Nel primo volume, in particolare, la sezione fotografica si apre con una foto che riproduce la coppia Claudio Ascoli – Sissi Abbondanza scattata nel 2008 e si chiude con la stessa foto scattata nel 2015. Nel secondo volume, dedicato esclusivamente all’analisi di Napule ’70, la sezione fotografica riporta foto di scena (fotografie di Paolo Lauri, Ivan Margheri, Salvatore Pastore, Renato Esposito), con didascalie, ossia una parte del copione o alcune battute che vengono riportate alla base di ogni foto perché pronunciate nel momento scenico immortalato dal fotografo. Questa sezione contiene anche i disegni di Enrico Pantani, i cartelli di Agnese Di Scala e addirittura un q-code che è possibile inquadrare per visualizzare il video dello spettacolo.
Il primo volume potrebbe essere letto partendo dalla conclusione, poiché gli interventi raccolti conducono per mano lo spettatore al cuore dell’attività della compagnia napoletana, la cui storia è introdotta nella prefazione firmata dal critico teatrale Giulio Baffi, Presidente dell’ANCT Associazione Nazionale Critici Teatro.
Ben sette capitoletti, insieme alla sezione fotografica e alla prefazione, caratterizzano il volume Pazzi di libertà. Il teatro dei Chille a 40 anni dalla legge Basaglia, il cui titolo spiega il motivo della pubblicazione, in occasione dei 40 anni dall’entrata in vigore della legge Basaglia. Parliamo, dunque, di una compagnia che parte dal centro storico di Napoli, vive il terremoto dell’Ottanta e si ritrova in Toscana. Un’esperienza che inizia nel 1973, come racconta Baffi, e che vedrà Claudio Ascoli e Sissi Abbondanza protagonisti di una storia straordinaria e di un genere teatrale complesso, articolato e in continua ricerca ed evoluzione.
La compagnia risiede a San Salvi dal 1997, quando l’ex Direttore del Manicomio, Carmelo Pellicanò chiuse l’OPG secondo la legge, dopo aver seguito per anni gli studi di Basaglia e le sue proposte; Pellicanò, calabrese trasferito in Toscana, intuì la forza del progetto di apertura di luoghi simbolo affinché la popolazione potesse usufruirne attraverso l’arte e il teatro.  “Teatro città aperta”, ricorda appunto Matteo Brighenti, autore e curatore del volume, e racconta attraverso un lungo capitolo la storia della compagnia, analizzando da un punto di vista visivo e dell’allestimento tutti gli spettacoli dei Chille de la Balanza. La scelta stilistica del primo e più esteso capitolo è evidente: l’autore lascia la parola ad Ascoli, riportando numerosi estratti di interviste e memorie, affidando alla propria scrittura solo piccole frasi che possano collegare i racconti dell’attore e regista.

Raccolta di dati
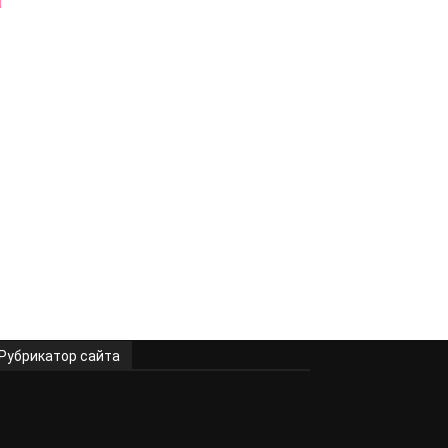
Рубрикатор сайта
Новости
9561
Здоровье
1118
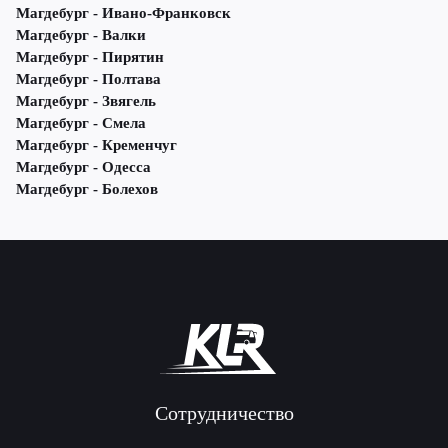
Магдебург - Ивано-Франковск
Магдебург - Валки
Магдебург - Пирятин
Магдебург - Полтава
Магдебург - Звягель
Магдебург - Смела
Магдебург - Кременчуг
Магдебург - Одесса
Магдебург - Болехов
Сотрудничество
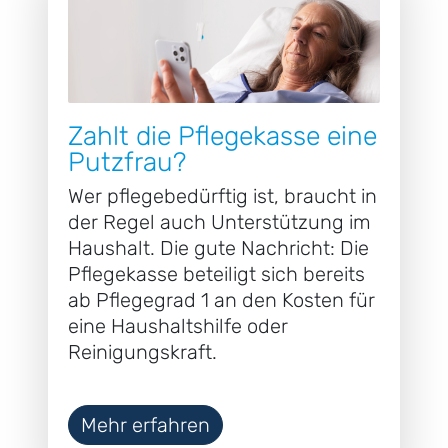
Zahlt die Pflegekasse eine
Putzfrau?
Wer pflegebedürftig ist, braucht in
der Regel auch Unterstützung im
Haushalt. Die gute Nachricht: Die
Pflegekasse beteiligt sich bereits
ab Pflegegrad 1 an den Kosten für
eine Haushaltshilfe oder
Reinigungskraft.
Mehr erfahren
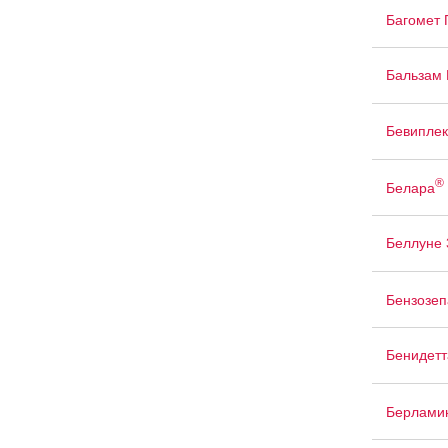
Багомет
Бальзам 
Бевиплек
®
Белара
Беллуне 
Бензозе
Бенидетт
Берлами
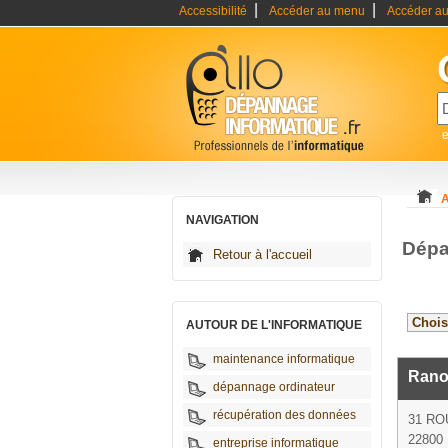
|
|
Accessibilité
Accéder au menu
Accéder au
A
NAVIGATION
Dépa
Retour à l'accueil
AUTOUR DE L'INFORMATIQUE
maintenance informatique
Rano
dépannage ordinateur
récupération des données
31 RO
22800 
entreprise informatique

Consegna 1
Riscrivi il brano sui Chille de la Balanza tra "La compagnia risiede" e "dell’attore e regista.", estremi inclusi, mettendo "ricordi" al posto di "memorie".
Consegna 2
Nel brano sui Chille de la Balanza, chi firma la prefazione del primo volume?
Consegna 3
Prosegui il brano sul teatro dei Chille de la Balanza a partire dalla sua ultima frase.

Risposta scritta 1
La compagnia risiede a San Salvi dal 1997, quando l’ex Direttore del Manicomio, Carmelo Pellicanò chiuse l’OPG secondo la legge, dopo aver seguito per anni gli studi di Basaglia e le sue proposte; Pellicanò, calabrese trasferito in Toscana, intuì la forza del progetto di apertura di luoghi simbolo affinché la popolazione potesse usufruirne attraverso l’arte e il teatro.  “Teatro città aperta”, ricorda appunto Matteo Brighenti, autore e curatore del volume, e racconta attraverso un lungo capitolo la storia della compagnia, analizzando da un punto di vista visivo e dell’allestimento tutti gli spettacoli dei Chille de la Balanza. La scelta stilistica del primo e più esteso capitolo è evidente: l’autore lascia la parola ad Ascoli, riportando numerosi estratti di interviste e ricordi, affidando alla propria scrittura solo piccole frasi che possano collegare i racconti dell’attore e regista.

Risposta scritta 2
Il critico teatrale Giulio Baffi, Presidente dell'ANCT Associazione Nazionale Critici Teatro.

Risposta scritta 3
Antonella D’arco, all’interno del saggio già citato, sebbene riveli di non aver mai visto dal vivo gli spettacoli della compagnia, recupera la sua approfondita ricerca e si sofferma su un elegante excursus critico che attraversa tutte le più importanti produzioni. In particolare, l’autrice si sofferma su Il viaggio. Artaud-Van Gogh. La follia, approfondendo anche il linguaggio glossolalico che gli artisti recuperano attraverso lo studio delle espressioni utilizzate dai pazienti internati, con espliciti riferimenti all’esperienza di Artaud, quest’ultimo elemento guida, oltre a Van Gogh, della ricerca dei Chille. D’Arco analizza anche lo spettacolo Casa di bambola, oltre ad accenni alla Trilogia della vita, progetto ben descritto da Brighenti nel capitolo più lungo del volume, attraverso le testimonianze dello stesso Ascoli.
La seconda parte del primo volume è affidata ad interventi più brevi, ma imprescindibili. Si potrebbe proporre una lettura diversa e differenziata, invitando i lettori esperti ad una lettura secondo ordine consueto, mentre i lettori che si avvicinano per la prima volta allo studio della compagnia ad una lettura che abbia inizio dalla seconda parte del volume, procedendo poi a ritroso.
Troviamo, infatti, contributi dell’antropologo Pietro Clementi che si sofferma sull’analisi della Passeggiata notturna di San Salvi, percorso di quasi due ore che Ascoli affronta come momento dello spettacolo e che coinvolge gli spettatori che osservano i luoghi dell’ex manicomio, raccontati al pubblico dall’attore, al buio della notte illuminata dalle torce. Clementi descrive questa compagnia attraverso un’immagine indicativa, cioè come «un varco aperto nella porta»; inserire un piede o un ostacolo per evitare che una porta si chiuda è la metafora che descrive l’operazione della compagnia dei Chille affinché non sia cancellata la memoria sulle sofferenze inferte agli internati dei manicomi, degli ospedali psichiatrici e delle carceri. Il lavoro dei Chille, quindi, sostiene l’approccio rivoluzionario, etico e di metodo, sostenuto da Basaglia.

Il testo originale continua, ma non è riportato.